Saturday, May 03, 2014

G. B. SHAW: Caesar and Cleopatra (Prologue)

John Stuart Mill laid out a philosophy of life that placed happiness as the center piece of all human effort. This was a philosophy that appealed to most people living in Victorian England. George Bernard Shaw must not have been one of those people; at least that’s the impression we get from reading his prologue to the play Caesar and Cleopatra.
Mill’s philosophy can be summed up this way: “Utility, or the Greatest Happiness Principle, holds that actions are right in proportion as they tend to promote happiness, wrong as they tend to produce the reverse of happiness.” Then Mill goes on to say (later in his essay): “If it be a true belief that God desires, above all things, the happiness of his creatures, and that this was his purpose in their creation…” And of course this is exactly what most people living in Victorian England believed at the time. But Shaw presents a rather different picture of the gods. What if God doesn’t desire, above all things, the happiness of his creatures? What if the gods really don’t like us all that much? Shaw has the Egyptian god Ra speak to the audience before this play begins. He says, “Peace! Be silent and hearken unto me, ye quaint little islanders… I am Ra, who was once in Egypt a mighty god…” In this short passage Shaw manages to do a couple of things well. First, by calling the audience “ye quaint little islanders” he punctures Victorian pride in their own accomplishments. (Although, to be fair to the audience, think how much Victorian England did accomplish. Here are just a few quaint little islanders of Victorian times: Florence Nightingale, Charles Dickens, Sir Arthur Conan Doyle, Charles Darwin, Robert Louis Stevenson, William Wordsworth, the list goes on and on.) The second thing Shaw does is puncture their faith in a God who is a father figure and wants us to be happy. Ra wants no such thing. He doesn’t love us at all. Also, note that Ra was ONCE a mighty god. Shaw implies that gods, like people, can fall from power.

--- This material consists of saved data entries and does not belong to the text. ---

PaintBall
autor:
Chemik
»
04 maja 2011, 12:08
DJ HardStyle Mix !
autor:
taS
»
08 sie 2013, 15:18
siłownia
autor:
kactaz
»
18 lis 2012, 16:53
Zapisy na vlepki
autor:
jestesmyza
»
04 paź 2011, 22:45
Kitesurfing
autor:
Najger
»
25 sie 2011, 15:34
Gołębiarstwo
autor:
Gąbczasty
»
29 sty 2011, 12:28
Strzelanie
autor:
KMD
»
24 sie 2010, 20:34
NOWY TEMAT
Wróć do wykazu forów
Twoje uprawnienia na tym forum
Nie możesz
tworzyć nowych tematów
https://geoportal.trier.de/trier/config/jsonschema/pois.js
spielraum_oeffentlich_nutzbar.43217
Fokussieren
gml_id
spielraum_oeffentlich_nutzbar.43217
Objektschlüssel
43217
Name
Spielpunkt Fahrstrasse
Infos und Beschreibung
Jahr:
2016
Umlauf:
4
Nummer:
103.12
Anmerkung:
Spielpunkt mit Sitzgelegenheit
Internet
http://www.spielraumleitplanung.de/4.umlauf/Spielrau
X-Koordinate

Speaking through the mouthpiece of Ra, Shaw lectures his English audience that they are not as mighty as they think they are. Many ancient peoples accomplished more than they did. Ra continues by saying, “Ye poor posterity, think not that ye are the first. Other fools before ye have seen the sun rise and set, and the moon change her shape and her hour. As they were so ye are; and yet not so great; for the pyramids my people built stand to this day.” The problem of modern people is a misplaced confidence in our own superiority over ancient peoples. Technological advances make us think we must also be better in other ways too. Shaw wants to make clear that this is not true. Not only were the ancient Egyptians better than us but the ancient Romans were too. This play will show in what ways they were better than us and in what ways they too were fools.

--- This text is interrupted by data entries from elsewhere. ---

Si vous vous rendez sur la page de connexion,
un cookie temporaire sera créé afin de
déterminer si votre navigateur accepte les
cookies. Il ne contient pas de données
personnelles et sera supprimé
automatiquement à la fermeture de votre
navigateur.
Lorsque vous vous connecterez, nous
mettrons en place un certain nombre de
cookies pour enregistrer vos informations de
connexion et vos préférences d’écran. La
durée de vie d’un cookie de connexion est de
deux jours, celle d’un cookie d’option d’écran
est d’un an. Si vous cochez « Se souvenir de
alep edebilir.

Ra gives a little prelude to what’s coming: “And thus it fell out between the old Rome and the new, that Caesar said, "Unless I break the law of old Rome, I cannot take my share in ruling her; and the gift of ruling that the gods gave me will perish without fruit." But Pompey said, "The law is above all; and if thou break it thou shalt die." Then said Caesar, "I will break it: kill me who can." And he broke it.” Would a Victorian gentleman like John Stuart Mill talk that way? No. He wouldn’t act that way either. England was good at making what Napoleon called a nation of shopkeepers. For Shaw, utilitarian philosophy is a philosophy for shopkeepers and the only thing worse than a shopkeeper is an arrogant shopkeeper; why would Victorians pay money to see this play?